> _Berdasarkan Informasi_
• A. Dalam teks tentang pendirian NU, sebutkan semua nama organisasi atau lembaga selain nama media di awal teks.
• B. Jawab pertanyaan berikut berdasarkan teks tentang pendirian NU.
(i) Siapa yang menjabat Direktur Kajian Islam Inklusif CSIIS?
(ii) Siapa yang disebut mendirikan jam'iyah NU?
(iii) Organisasi thoriqoh apa yang disebut berkaitan dengan problem internal organisasi?
• C. Tulis ulang bagian teks tentang pendirian NU dari "PURWOKERTO, Joglo Jateng" sampai "langit dan sebagainya.", dengan mengganti "ulama" menjadi "kiai".

> _Teks yang Diberikan_
☆ ☆ ☆

PURWOKERTO, Joglo Jateng – Direktur Kajian Islam Inklusif Center of Strategic on Islamic and International Studies (CSIIS), Ahmad Rofik menyampaikan bahwa Ikhtiar Hadratus Syaikh Hasyim Asy’ari dalam mendirikan jam’iyah NU secara lahiriah mendatangi, berkumpul bersama para ulama yang sholih alim. Secara spiritual juga ditempuh dengan berbagai riyadhoh jalan spiritual, ada mimpi, ada isyarah, menunggu petunjuk langit dan sebagainya.
Oleh karena itu, seharusnya para pengurus PBNU juga melakukan ikhtiar yang sama. Namun tampaknya hal tersebut tidak dilakukan dengan baik. Termasuk dalam menyelesaikan problem internal organisasi, seperti yang berkaitan dengan organisasi thoriqoh JATMAN.

☆ ☆ ☆

> _Data Latihan_
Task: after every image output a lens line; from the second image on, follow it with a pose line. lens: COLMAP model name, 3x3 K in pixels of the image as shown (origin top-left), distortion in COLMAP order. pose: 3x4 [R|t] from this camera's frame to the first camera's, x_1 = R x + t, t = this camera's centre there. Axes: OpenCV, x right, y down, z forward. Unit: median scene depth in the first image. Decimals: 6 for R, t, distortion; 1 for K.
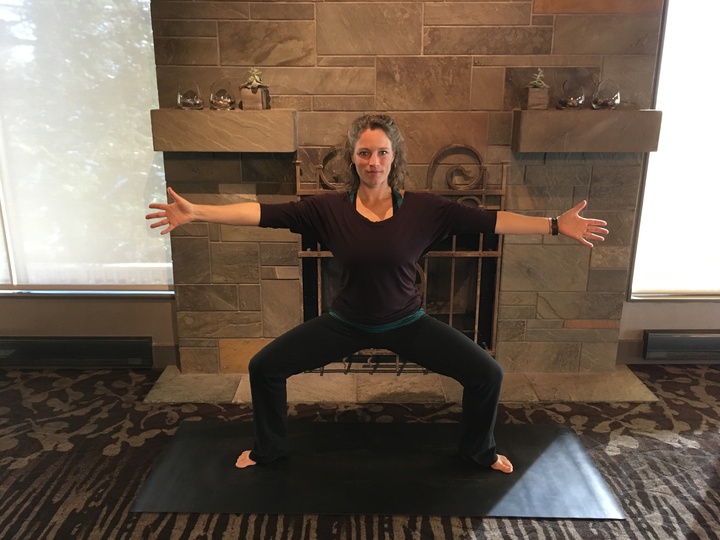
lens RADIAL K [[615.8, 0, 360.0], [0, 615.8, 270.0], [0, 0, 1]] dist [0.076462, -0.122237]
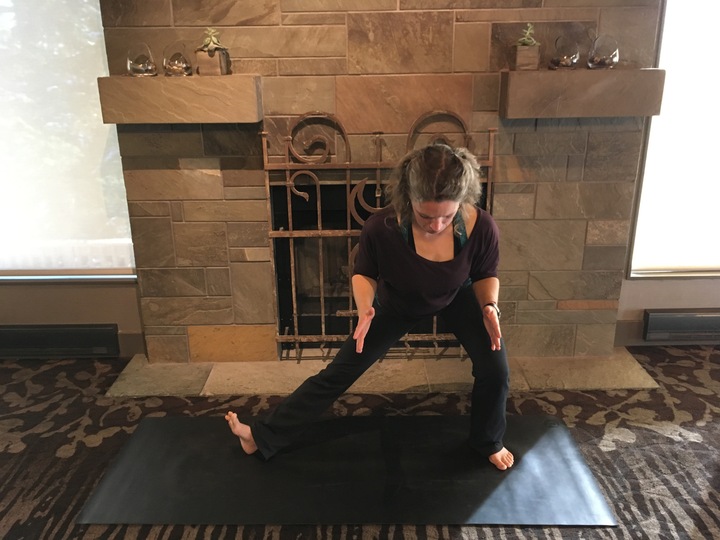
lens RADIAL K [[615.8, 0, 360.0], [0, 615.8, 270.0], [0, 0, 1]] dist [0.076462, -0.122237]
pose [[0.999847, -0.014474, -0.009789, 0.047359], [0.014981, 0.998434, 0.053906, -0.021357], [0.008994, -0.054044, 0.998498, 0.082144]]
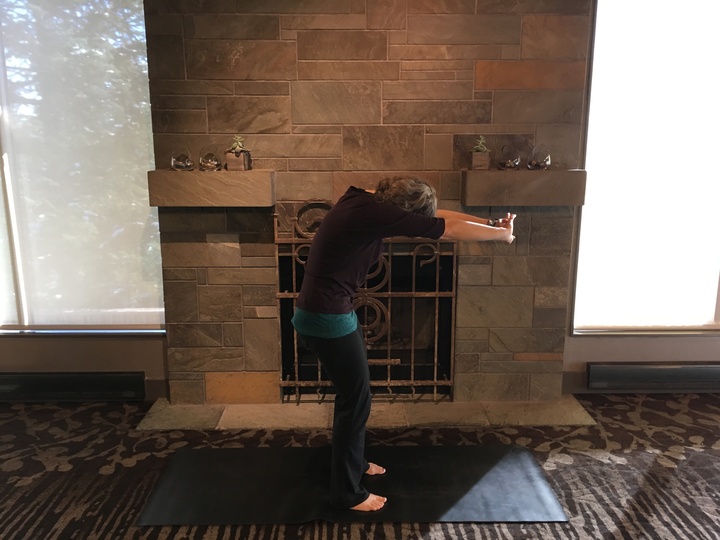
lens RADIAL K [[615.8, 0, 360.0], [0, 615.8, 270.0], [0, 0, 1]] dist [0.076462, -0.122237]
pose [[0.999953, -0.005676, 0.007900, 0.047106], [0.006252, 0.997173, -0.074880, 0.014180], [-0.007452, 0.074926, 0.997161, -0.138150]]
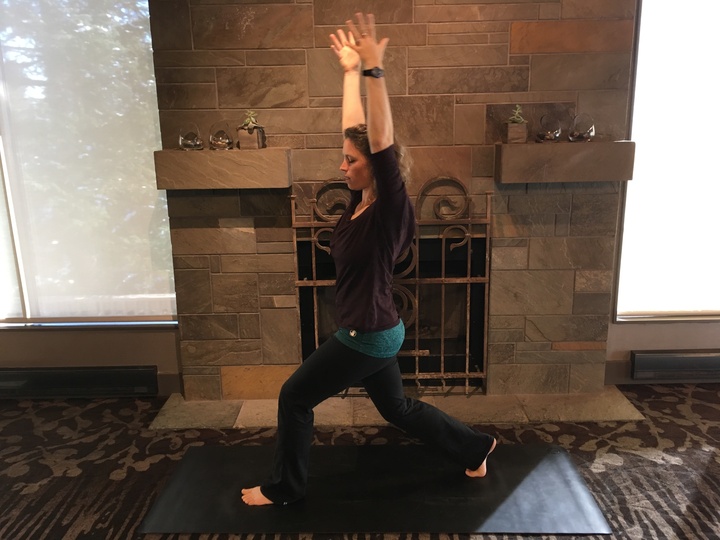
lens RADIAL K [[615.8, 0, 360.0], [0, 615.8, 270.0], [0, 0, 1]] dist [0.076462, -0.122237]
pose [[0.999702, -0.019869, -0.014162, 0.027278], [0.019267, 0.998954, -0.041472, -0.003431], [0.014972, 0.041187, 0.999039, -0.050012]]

☆ ☆ ☆

> _Jawaban Tiap Soal_
• A.
- Center of Strategic on Islamic and International Studies (CSIIS)
- NU (jam'iyah NU)
- PBNU
- JATMAN (organisasi thoriqoh)

• B.
(i) Ahmad Rofik
(ii) Hadratus Syaikh Hasyim Asy'ari
(iii) JATMAN

• C.
PURWOKERTO, Joglo Jateng – Direktur Kajian Islam Inklusif Center of Strategic on Islamic and International Studies (CSIIS), Ahmad Rofik menyampaikan bahwa Ikhtiar Hadratus Syaikh Hasyim Asy’ari dalam mendirikan jam’iyah NU secara lahiriah mendatangi, berkumpul bersama para kiai yang sholih alim. Secara spiritual juga ditempuh dengan berbagai riyadhoh jalan spiritual, ada mimpi, ada isyarah, menunggu petunjuk langit dan sebagainya.